### THE PROBLEM
Your reply must hold the lines from the one containing "3'b001: Y2 = ~w;" to the end of the entries, copied exactly, with pictures excluded.

Records drawn from a dataset
—————

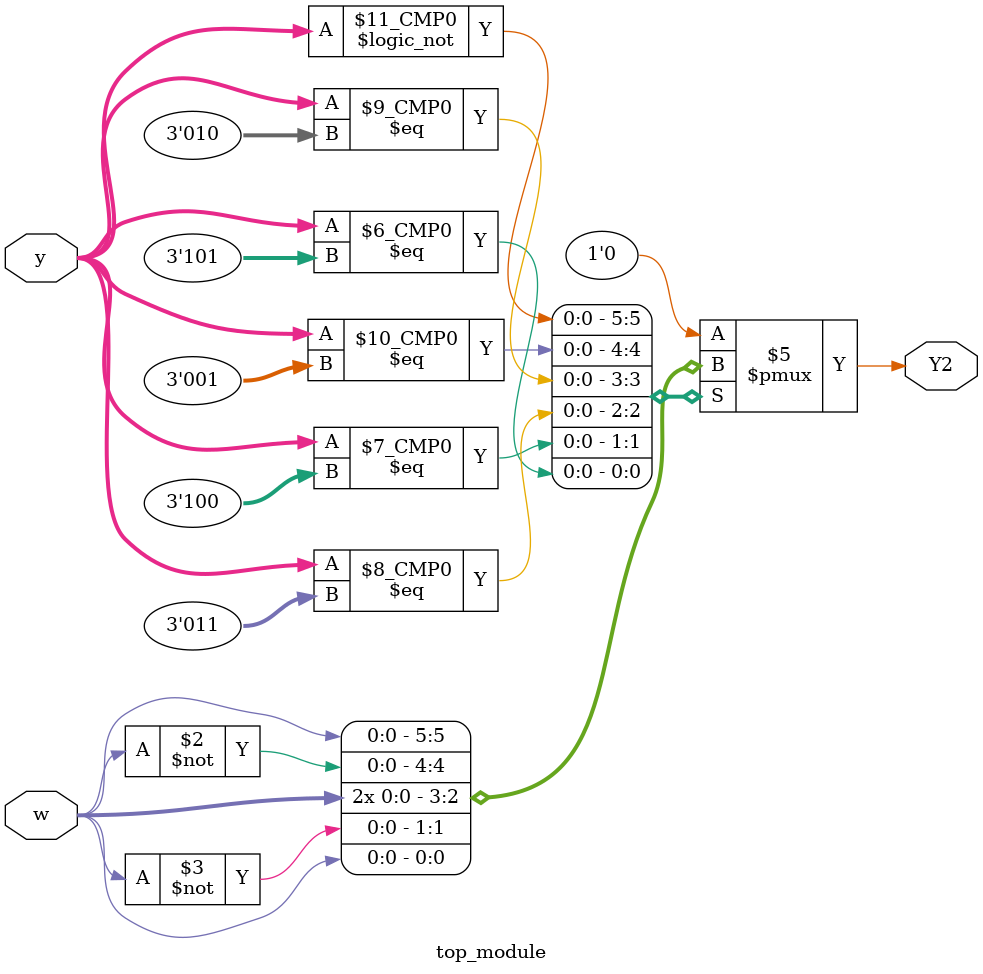
<source format=sv>
module top_module(
	input [3:1] y,
	input w,
	output reg Y2);

	always @(*)
	begin
		case(y)
			3'b000: Y2 = w;
			3'b001: Y2 = ~w;
			3'b010: Y2 = w;
			3'b011: Y2 = w;
			3'b100: Y2 = ~w;
			3'b101: Y2 = w;
			default: Y2 = 1'b0;
		endcase
	end

endmodule

</source>
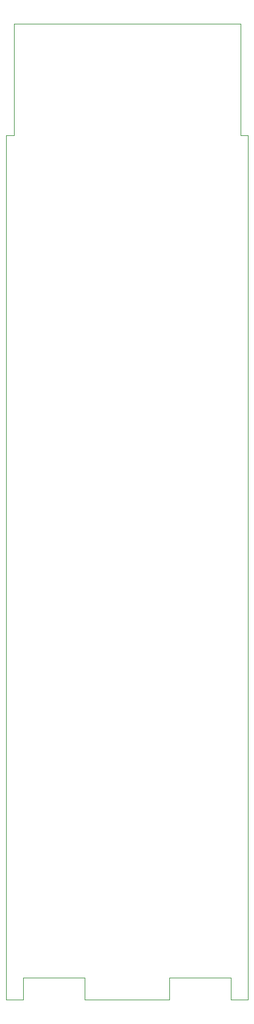
<source format=gko>
*%FSLAX23Y23*%
*%MOIN*%
G01*
D19*
X4403Y6907D02*
Y7517D01*
Y6907D02*
X4358D01*
Y2182D01*
X4453D01*
Y2302D01*
X4788D01*
Y2182D01*
X5253D01*
Y2302D01*
X5588D01*
Y2182D01*
X5683D01*
Y6907D01*
X5643D01*
Y7517D01*
X4403D01*
D02*
M02*

</source>
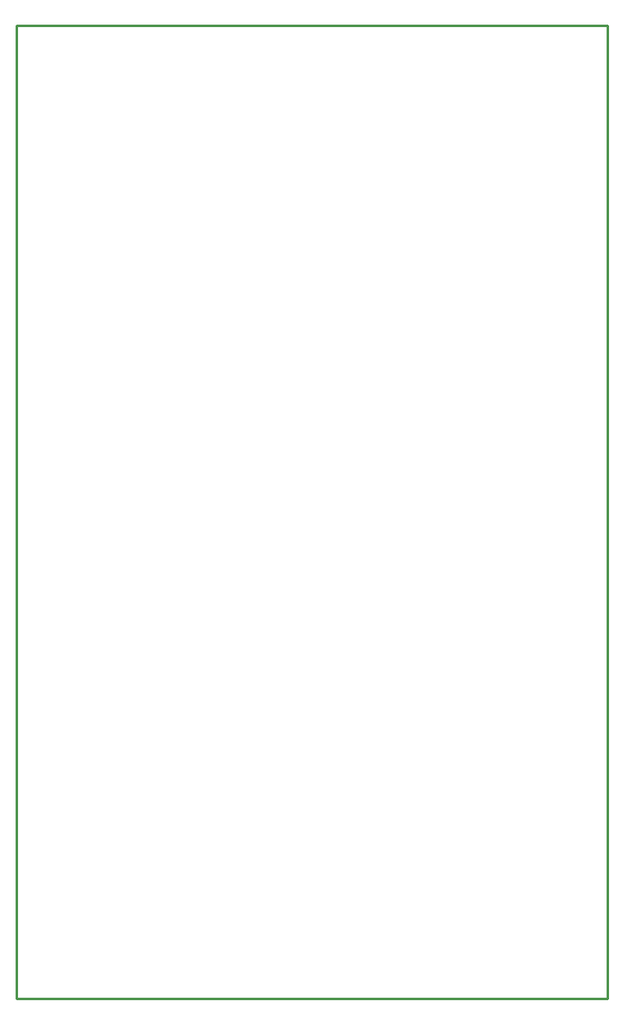
<source format=gbr>
G04 EAGLE Gerber RS-274X export*
G75*
%MOMM*%
%FSLAX34Y34*%
%LPD*%
%IN*%
%IPPOS*%
%AMOC8*
5,1,8,0,0,1.08239X$1,22.5*%
G01*
%ADD10C,0.203200*%
%ADD11C,0.254000*%


D10*
X0Y0D02*
X609600Y0D01*
X609600Y1003300D01*
X0Y1003300D01*
X0Y0D01*
D11*
X0Y0D02*
X609600Y0D01*
X609600Y1003300D01*
X0Y1003300D01*
X0Y0D01*
M02*

</source>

—————

### EXERCISE OUTPUT
			3'b001: Y2 = ~w;
			3'b010: Y2 = w;
			3'b011: Y2 = w;
			3'b100: Y2 = ~w;
			3'b101: Y2 = w;
			default: Y2 = 1'b0;
		endcase
	end

endmodule

</source>
<source format=gko>
*%FSLAX23Y23*%
*%MOIN*%
G01*
D19*
X4403Y6907D02*
Y7517D01*
Y6907D02*
X4358D01*
Y2182D01*
X4453D01*
Y2302D01*
X4788D01*
Y2182D01*
X5253D01*
Y2302D01*
X5588D01*
Y2182D01*
X5683D01*
Y6907D01*
X5643D01*
Y7517D01*
X4403D01*
D02*
M02*

</source>
<source format=gbr>
G04 EAGLE Gerber RS-274X export*
G75*
%MOMM*%
%FSLAX34Y34*%
%LPD*%
%IN*%
%IPPOS*%
%AMOC8*
5,1,8,0,0,1.08239X$1,22.5*%
G01*
%ADD10C,0.203200*%
%ADD11C,0.254000*%


D10*
X0Y0D02*
X609600Y0D01*
X609600Y1003300D01*
X0Y1003300D01*
X0Y0D01*
D11*
X0Y0D02*
X609600Y0D01*
X609600Y1003300D01*
X0Y1003300D01*
X0Y0D01*
M02*

</source>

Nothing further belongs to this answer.